By RICK KRON
Leader staff writer
After 23 years with the Jacksonville Water Department and 19 years as its chief, Ken Anderson will hand over the reins to Mike Simpson later this month.
Simpson, a 30-year veteran of the department, is currently the operations and maintenance director.
For Anderson it will complete a journey that started basically at the bottom of the ladder and through hard work took him to the top.
After four years in the Air Force and earning a degree in banking and finance at the University of Arkansas, Ander-son took a job in 1985 with the water department as an administrative assistant doing mostly office work. “Back then, we had one big computer for billing and all the other office work was done manually,” Anderson said.
“Now all accounting functions are computerized using much smaller computers too,” he added.
In 1988, he moved up to office manager and then 11 months later was selected to head the department.
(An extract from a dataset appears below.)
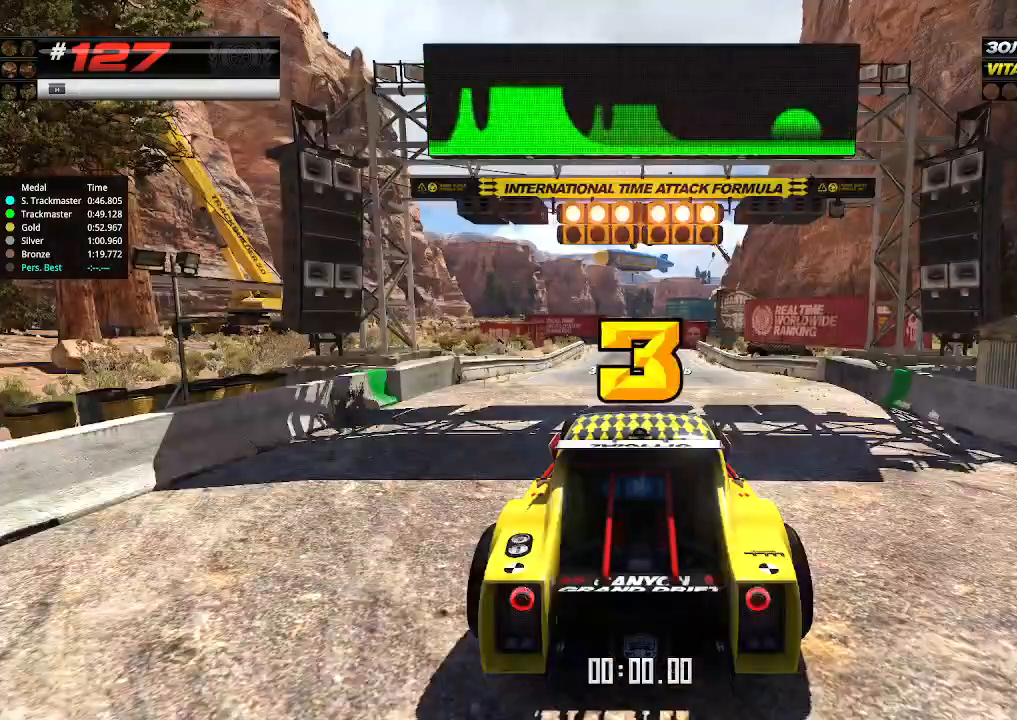
{"keys": ["up"], "events": []}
Anderson, who came to Jacksonville in the mid 50’s with the opening of Little Rock Air Force Base, has spent most of his time in Jacksonville, except when he was in the service and college.
Anderson and his wife plan to stay in the area and spend time with their two grandchildren. “I’ll become a committed babysitter,” he chuckled. Anderson will also be spending time working on his 1972 Datsun 240Z.
“I’ve been renovating it ever since I got it six years ago, doing a bit at a time,” he said. He said he bought it from a friend in Benton who had in in storage after blowing the engine in 1985. “I’ve enjoyed working on cars ever since high school,” he said.
Anderson and his wife plan to do some traveling too.
“But with the price of gas, we’ll still do some but not as much as originally planned,” he said. In his 23 years with the department, he has seen the city’s water use and capacity grow immensely.
When Anderson started the department, it had 23 employees and 7,787 customers. Now it has 33 employees and 9,652 customers. Back in 1989, the department was producing 1.4 billion gallons of water a year. It’s now doing 300 million gallons more at 1.7 billion gallons of water a year. The city has also moved from getting most of its water from wells to using wells and water supplied by Central Arkansas Water, which gets its water from Lake Maumelle.
What Anderson is probably most proud of is all the improvements the department made to get the city’s fire-insurance rating lowered from a four to a three in 1997. In looking back, Anderson said the department added a million gallon storage tank to the city system in 1990. That tank is located in Paradise Park. In 1992 a 12-inch water main was installed from the city’s east water treatment plant on Military Road to west Mai and Shady Lane.
“That created a major loop for that side of town and greatly improved water pressure for those residents,” Anderson said.
Keeping up with technology, Anderson said the department switched out the city water meters in 2007 replacing them with state- of -the-art meters that can be read by a mobile computer as an employee drives the route. “This saves us time and money which results in a savings for the customers,” he said.